Rechtliche Beurteilung

Die außerordentliche Revision der Beklagten ist mangels erheblicher Rechtsfragen iSd § 502 Abs 1 ZPO nicht zulässig:

I. In formeller Hinsicht ist vorauszuschicken, dass es sich beim angefochtenen Urteil um ein Zwischenurteil (über den Grund des Klageanspruchs) und ein Teilurteil (über das Feststellungsbegehren) handelt. Der Aufhebungsbeschluss des Berufungsgerichts gilt als nicht beigesetzt.

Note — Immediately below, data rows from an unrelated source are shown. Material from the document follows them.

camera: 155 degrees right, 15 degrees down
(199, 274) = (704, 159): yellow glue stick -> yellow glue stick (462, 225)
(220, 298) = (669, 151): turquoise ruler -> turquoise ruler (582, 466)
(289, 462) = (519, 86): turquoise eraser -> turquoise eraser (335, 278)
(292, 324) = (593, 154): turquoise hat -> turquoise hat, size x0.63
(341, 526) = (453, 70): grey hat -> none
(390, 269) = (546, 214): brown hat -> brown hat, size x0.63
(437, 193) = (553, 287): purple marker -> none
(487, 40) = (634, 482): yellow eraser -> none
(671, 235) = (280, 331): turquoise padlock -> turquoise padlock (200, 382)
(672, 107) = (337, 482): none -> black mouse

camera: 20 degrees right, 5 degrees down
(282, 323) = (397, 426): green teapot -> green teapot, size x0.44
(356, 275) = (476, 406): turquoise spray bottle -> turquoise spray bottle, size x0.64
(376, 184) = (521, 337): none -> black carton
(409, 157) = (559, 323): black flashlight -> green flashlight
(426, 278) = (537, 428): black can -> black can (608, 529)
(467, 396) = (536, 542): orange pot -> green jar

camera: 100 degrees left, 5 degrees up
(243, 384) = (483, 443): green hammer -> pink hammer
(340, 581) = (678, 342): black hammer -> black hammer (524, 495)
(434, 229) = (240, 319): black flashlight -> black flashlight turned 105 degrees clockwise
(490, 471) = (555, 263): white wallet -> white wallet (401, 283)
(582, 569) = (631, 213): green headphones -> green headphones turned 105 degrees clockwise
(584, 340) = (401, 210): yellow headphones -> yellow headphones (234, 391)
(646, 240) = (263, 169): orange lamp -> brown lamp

Dies wird durch einen deklarativen Beschluss klargestellt (1 Ob 2/05h; 1 Ob 9/05p = SZ 2005/22; RIS-Justiz RS0040876).

II. Die Revisionswerberin vermag keine erheblichen Rechtsfragen aufzuzeigen:

1. Die Bekämpfung der festgestellten, um das Zehnfache erhöhten Wahrscheinlichkeit der Risikoverwirklichung bei einer Operation ohne Anlegen einer Blutsperre (nach Ansicht der Revisionswerberin sei dies eine bloße Vermutung des Sachverständigen) muss daran scheitern, dass der Oberste Gerichtshof nicht Tatsacheninstanz, sondern ausschließlich Rechtsinstanz ist. Die Bejahung eines ärztlichen Kunstfehlers ist auf dem Boden der getroffenen Feststellungen keine rechtliche Fehlbeurteilung.

2. Damit ist aber das Thema der vom Berufungsgericht nicht überprüften Verletzung der ärztlichen Aufklärungspflicht nicht mehr entscheidungswesentlich.

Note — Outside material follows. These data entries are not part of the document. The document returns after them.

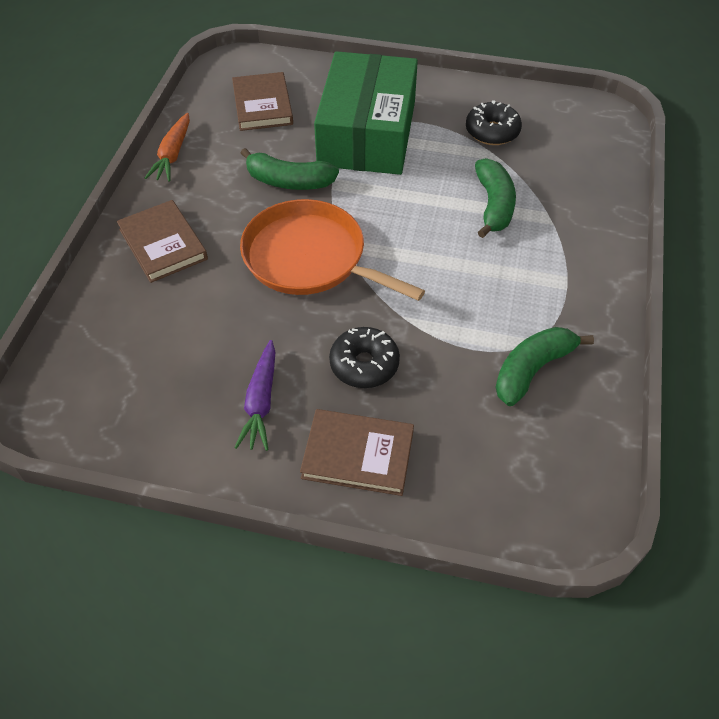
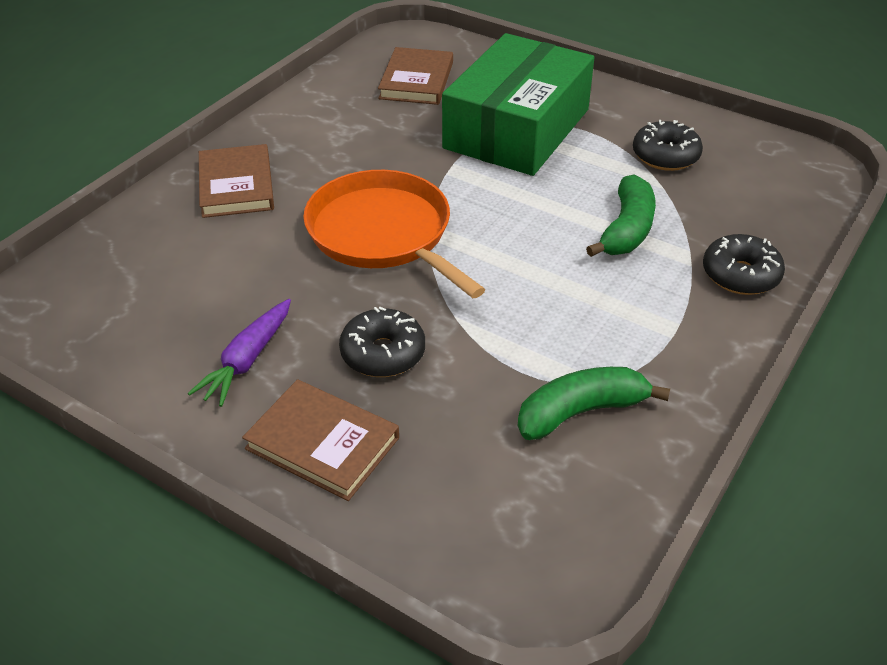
camera: 20 degrees right, 10 degrees down
(173, 155) = (296, 107): orange carrot -> none
(289, 181) = (403, 156): green banana -> none
(591, 223) = (740, 275): none -> black donut

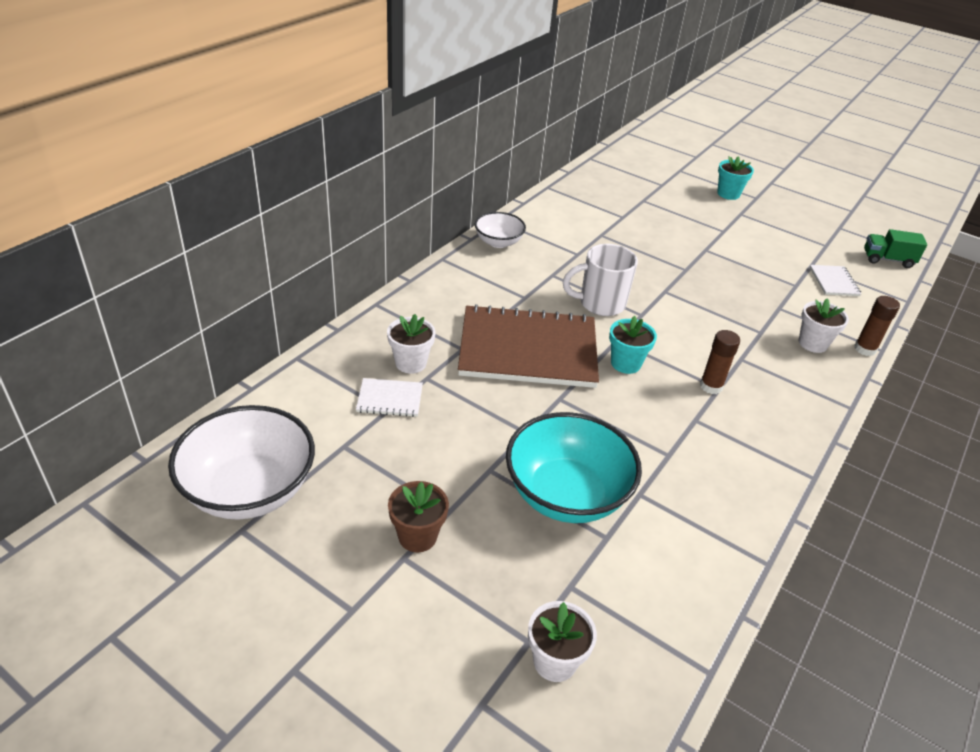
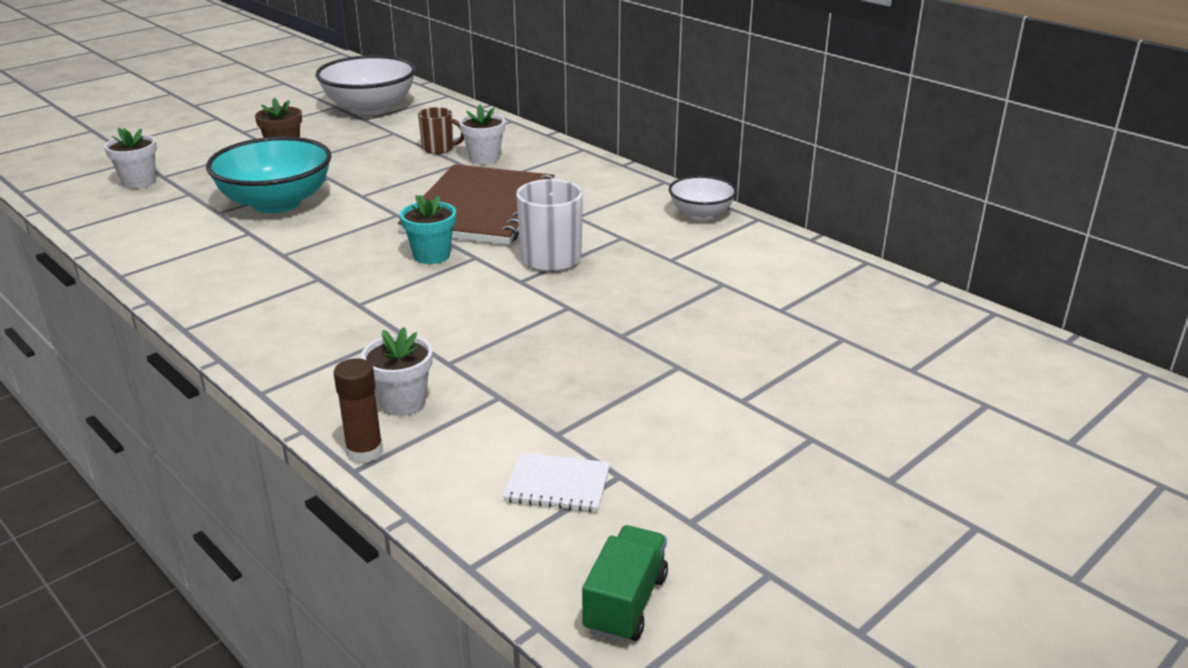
camera: 105 degrees right, 10 degrees down
(390, 399) = (439, 149): white notebook -> brown mug
(711, 386) = (364, 299): brown glue stick -> none
(728, 194) = (895, 443): turquoise flower pot -> none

3. Zum Thema der Beweislastverteilung steht die Revisionswerberin rechtsirrig auf dem Standpunkt, dass ihre Haftung schon deshalb zu verneinen sei, weil - wie festgestellt - die Risikoverwirklichung auch bei einer lege artis Operation (also mit Blutsperre) eintreten hätte können. Dabei übersieht sie, dass sie nach ständiger Rechtsprechung wegen der festgestellten Erhöhung des Operationsrisikos nachzuweisen gehabt hätte, die schädlichen Folgen wären auch ohne den Kunstfehler tatsächlich eingetreten (RIS-Justiz RS0026768). Mit der Feststellung des bloß allgemeinen Operationsrisikos bei Anlegen einer Blutsperre hat die Beklagte diesen Nachweis nicht erbracht.

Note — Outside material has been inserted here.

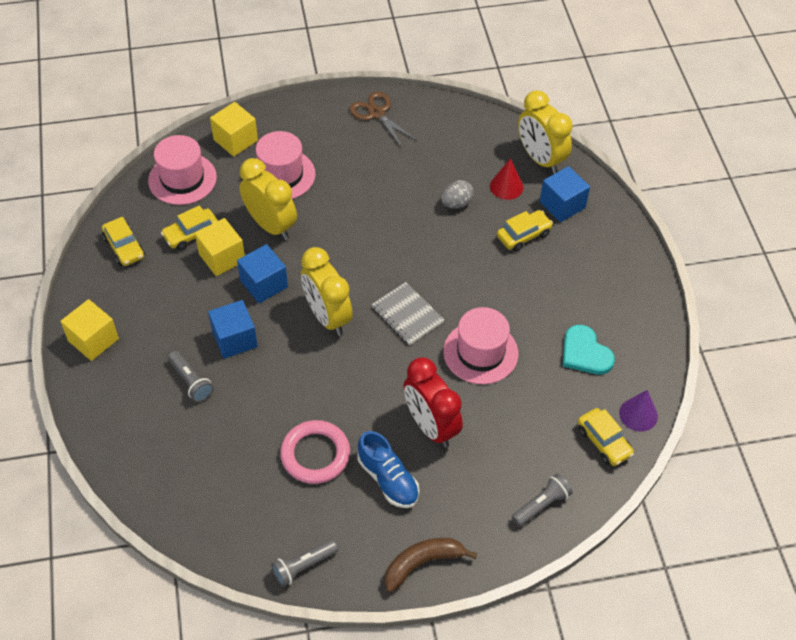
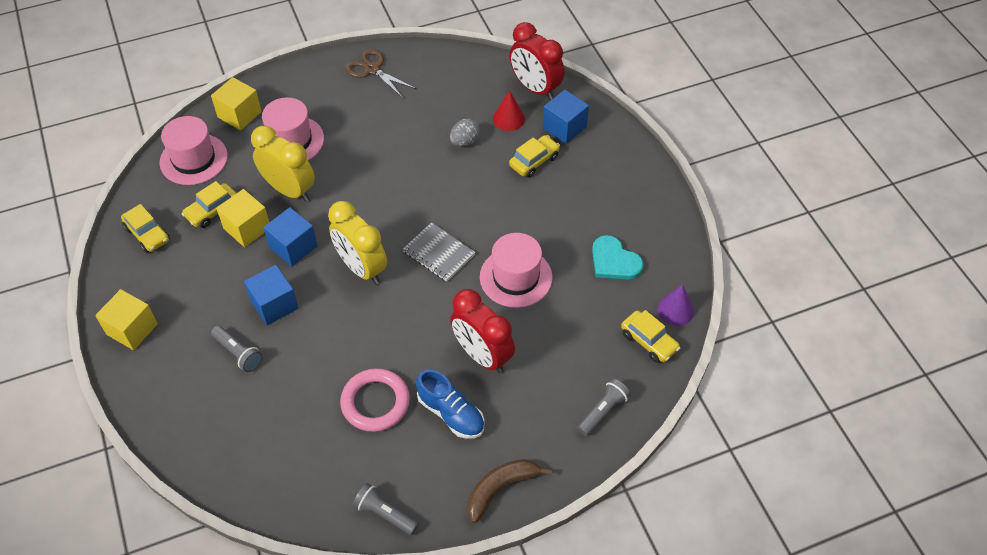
camera: 10 degrees left, 0 degrees up
(303, 566) = (385, 514): grey flashlight -> grey flashlight turned 75 degrees clockwise
(540, 159) = (535, 88): yellow clock -> red clock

4. Die Bejahung eines ärztlichen Kunstfehlers entspricht dem aus dem Behandlungsvertrag abgeleiteten Anspruch des Patienten auf Anwendung der sichersten Maßnahmen zur Ausschaltung bekannter Operationsgefahren (6 Ob 3/98d mwN). Einer weiteren Begründung bedarf dieser Beschluss nicht (§ 510 Abs 3 ZPO).